Tax Season: More Deductions And Credits
BOSTON (CBS) – Child Care Credit: You can claim up to $3000 that you paid someone to care for your child and up to $6000 for two or more dependents. You must have the provider’s Social Security number.
Educator Expense Deduction: This deduction is for teacher’s classroom expenses. If you are eligible, you can deduct from gross income up to $250 in qualified expenses. I know it’s not a lot considering what many teachers buy for their class rooms, but it is something so take advantage of it. You can deduct these expenses even if you do not itemize.
Health Insurance Premiums: If you are self-employed, 100% of the premiums are deductible. For other tax payers, if you have paid any health insurance premiums last year they become part of your medical expenses and your medical expenses are deductible after they have reached 7.5% of your income. If you are reporting a loss this year in your small business, you will not be able to take the deduction but you can still use the cost of the premiums as a medical deduction.

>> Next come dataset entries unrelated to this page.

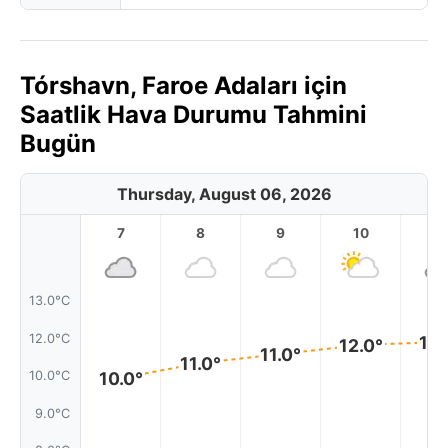
Tórshavn, Faroe Adaları için
Saatlik Hava Durumu Tahmini
Bugün
Thursday, August 06, 2026
7
8
9
10
11
13.0°C
12.0°C
12.
12.0°
11.0°
11.0°
10.0°C
10.0°
9.0°C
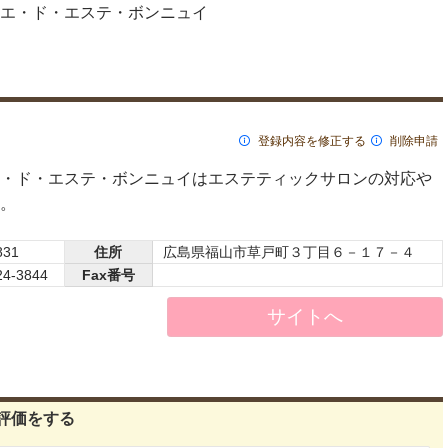
エ・ド・エステ・ボンニュイ
登録内容を修正する
削除申請
・ド・エステ・ボンニュイはエステティックサロンの対応や
。
831
住所
広島県福山市草戸町３丁目６－１７－４
24-3844
Fax番号
サイトへ
評価をする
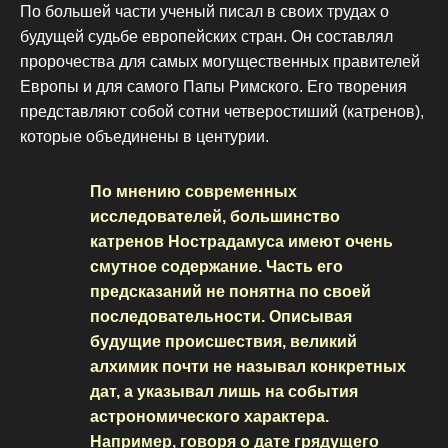
По большей части ученый писал в своих трудах о
будущей судьбе европейских стран. Он составлял
пророчества для самых могущественных правителей
Европы и для самого Папы Римского. Его творения
представляют собой сотни четверостиший (катренов),
которые объединены в центурии.
По мнению современных
исследователей, большинство
катренов Нострадамуса имеют очень
смутное содержание. Часть его
предсказаний не понятна по своей
последовательности. Описывая
будущие происшествия, великий
алхимик почти не называл конкретных
дат, а указывал лишь на события
астрономического характера.
Например, говоря о дате грядущего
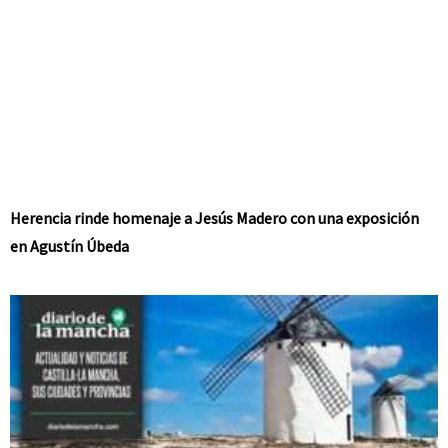
Herencia rinde homenaje a Jesús Madero con una exposición
en Agustín Úbeda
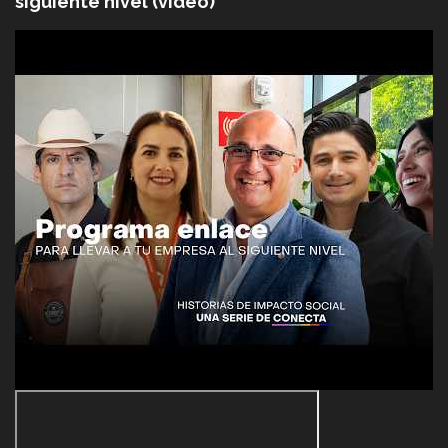
siguiente nivel (video)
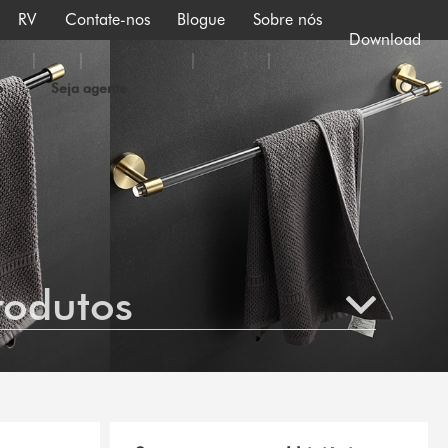
RV
Contate-nos
Blogue
Sobre nós
Download
o
Seja agente
rodutos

Long Term Care Insurance Premiums: Part of the cost of the insurance premium will be treated as a medical expense and will be deductible. The older you are, the bigger the deduction. If you are under age 40 your deduction is $340 and if you are over age 71 the deduction is over $4000 ($4,240).

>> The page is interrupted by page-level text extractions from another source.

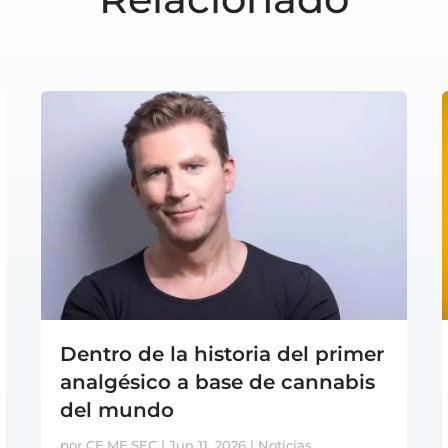
Dentro de la historia del primer
analgésico a base de cannabis
del mundo
por
CE.ME.SEC
|
Jun 11, 2026
|
Noticias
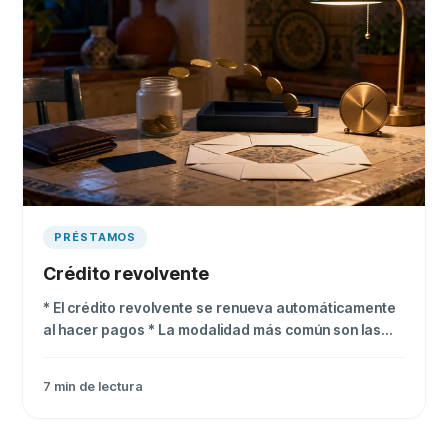
PRÉSTAMOS
Crédito revolvente
* El crédito revolvente se renueva automáticamente
al hacer pagos * La modalidad más común son las
tarjetas de crédito * Sus tasas pueden alcanzar 54%
anual si no pagas el saldo completo
7
min de lectura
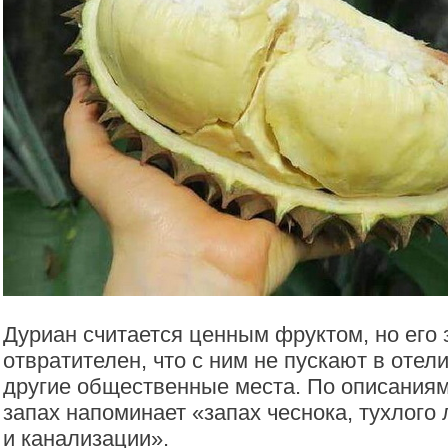
Дуриан считается ценным фруктом, но его 
отвратителен, что с ним не пускают в отели
другие общественные места. По описаниям 
запах напоминает «запах чеснока, тухлого 
и канализации».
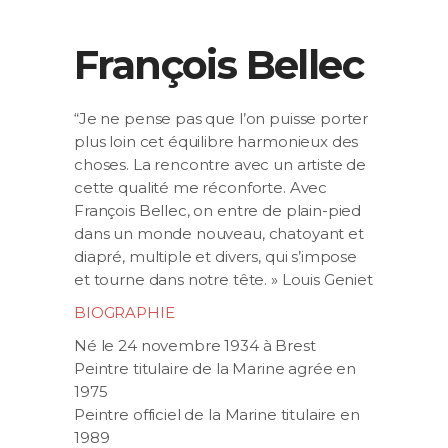
François Bellec
“Je ne pense pas que l’on puisse porter
plus loin cet équilibre harmonieux des
choses. La rencontre avec un artiste de
cette qualité me réconforte. Avec
François Bellec, on entre de plain-pied
dans un monde nouveau, chatoyant et
diapré, multiple et divers, qui s’impose
et tourne dans notre tête. » Louis Geniet
BIOGRAPHIE
Né le 24 novembre 1934 à Brest
Peintre titulaire de la Marine agrée en
1975
Peintre officiel de la Marine titulaire en
1989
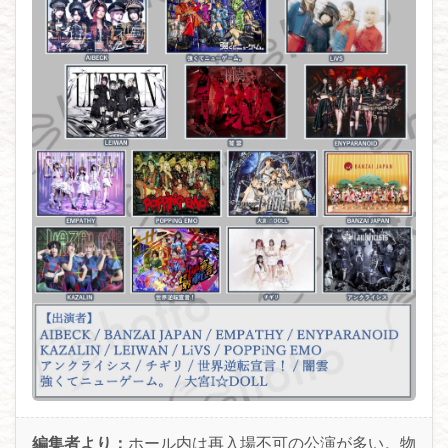
編集者より：
ホール内は再入場不可の公演が多い。物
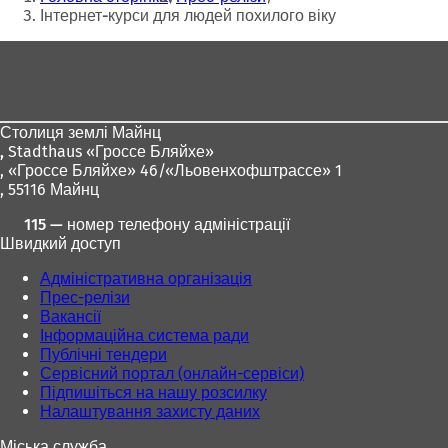
тут:
Інтернет-курси для людей похилого віку
Зона
для
ніг
Столиця землі Майнц
,
Stadthaus «Гроссе Бляйхе»
, «Гроссе Бляйхе» 46/«Льовенхофштрассе» 1
, 55116 Майнц
115 — номер телефону адміністрації
Швидкий доступ
Адміністративна організація
Прес-релізи
Вакансії
Інформаційна система ради
Публічні тендери
Сервісний портал (онлайн-сервіси)
Підпишіться на нашу розсилку
Налаштування захисту даних
Міська служба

The Savers Credit: This credit was formerly referred to as the Retirement Savings Contribution Credit. Congress wanted to encourage lower income wage earners to start saving for retirement so they came up with a tax credit when you contribute to your retirement plan. This tax credit could help you offset the cost of the first $2,000 contributed to an IRA, 401(k) and other retirement plans.

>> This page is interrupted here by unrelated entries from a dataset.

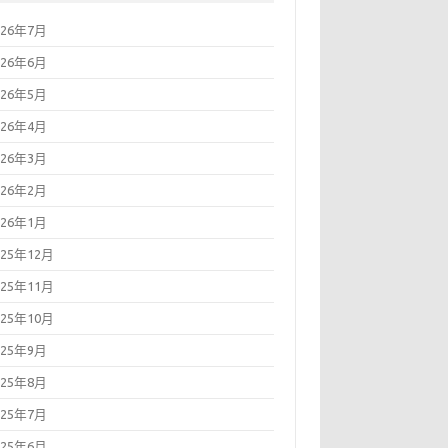
026年7月
026年6月
026年5月
026年4月
026年3月
026年2月
026年1月
025年12月
025年11月
025年10月
025年9月
025年8月
025年7月
025年6月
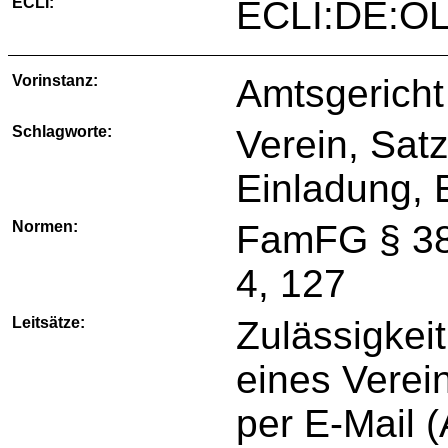
ECLI:
ECLI:DE:O
Vorinstanz:
Amtsgericht
Schlagworte:
Verein, Sat
Einladung, 
Normen:
FamFG § 382
4, 127
Leitsätze:
Zulässigkeit
eines Verei
per E-Mail 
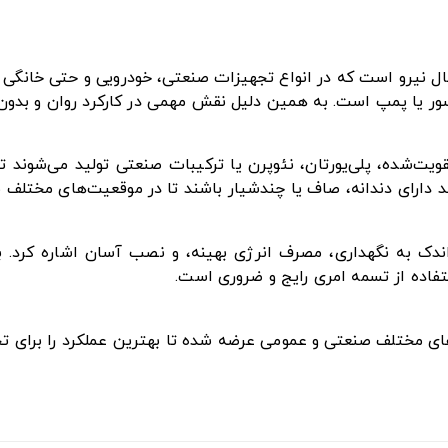
ل نیرو است که در انواع تجهیزات صنعتی، خودرویی و حتی خانگی ک
ور یا پمپ است. به همین دلیل نقش مهمی در کارکرد روان و بدون وق
تقویت‌شده، پلی‌یورتان، نئوپرن یا ترکیبات صنعتی تولید می‌شوند
ند دارای دندانه، صاف یا چندشیار باشند تا در موقعیت‌های مختلف ب
ز اندک به نگهداری، مصرف انرژی بهینه، و نصب آسان اشاره کرد. 
فاده از تسمه امری رایج و ضروری است.
زهای مختلف صنعتی و عمومی عرضه شده تا بهترین عملکرد را برای ت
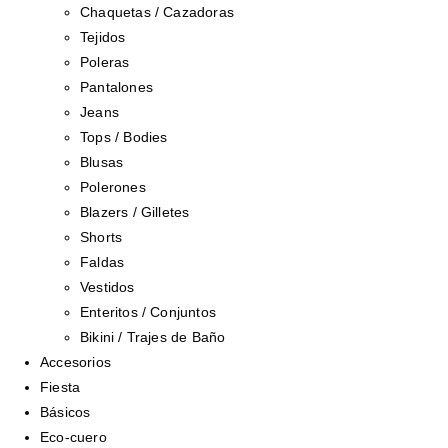
Chaquetas / Cazadoras
Tejidos
Poleras
Pantalones
Jeans
Tops / Bodies
Blusas
Polerones
Blazers / Gilletes
Shorts
Faldas
Vestidos
Enteritos / Conjuntos
Bikini / Trajes de Baño
Accesorios
Fiesta
Básicos
Eco-cuero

For 2011, you may be able to claim the retirement savings contributions credit if your modified adjusted gross income (AGI) is not more than:
- $27,750 if your filing status is single, married filing
- $55,500 if your filing status is married filing jointly
- $41,625 if your filing status is head of household
Cash Contributions: Cash is always appreciated but in order to get a deduction you need to document your contribution. Rules require either a bank record that supports the donation (a cancelled check) or a written statement from the charity that meets tax-law requirements. So those loose dollars you put in the Salvation Army bucket at Christmas or the church collections can’t be counted as a deduction.
Non-cash Contributions: Remember around Christmas when I suggested you take your old stuff to the Salvation Army or Goodwill and get a receipt. Find the receipt. People forget about the non-cash contributions they have made during the year. The receipt reminds you that you did donate all of that stuff to the Goodwill. You can no longer claim deductions for used clothing and “household goods” that are not in “good” condition or better. Check the Salvation Army’s website to get a list of a suggested deduction amounts.
Now if you don’t have a receipt and you get audited, the IRS will disallow your contributions. Also often overlooked are the contributions you made with your credit card. Look for those receipts as well.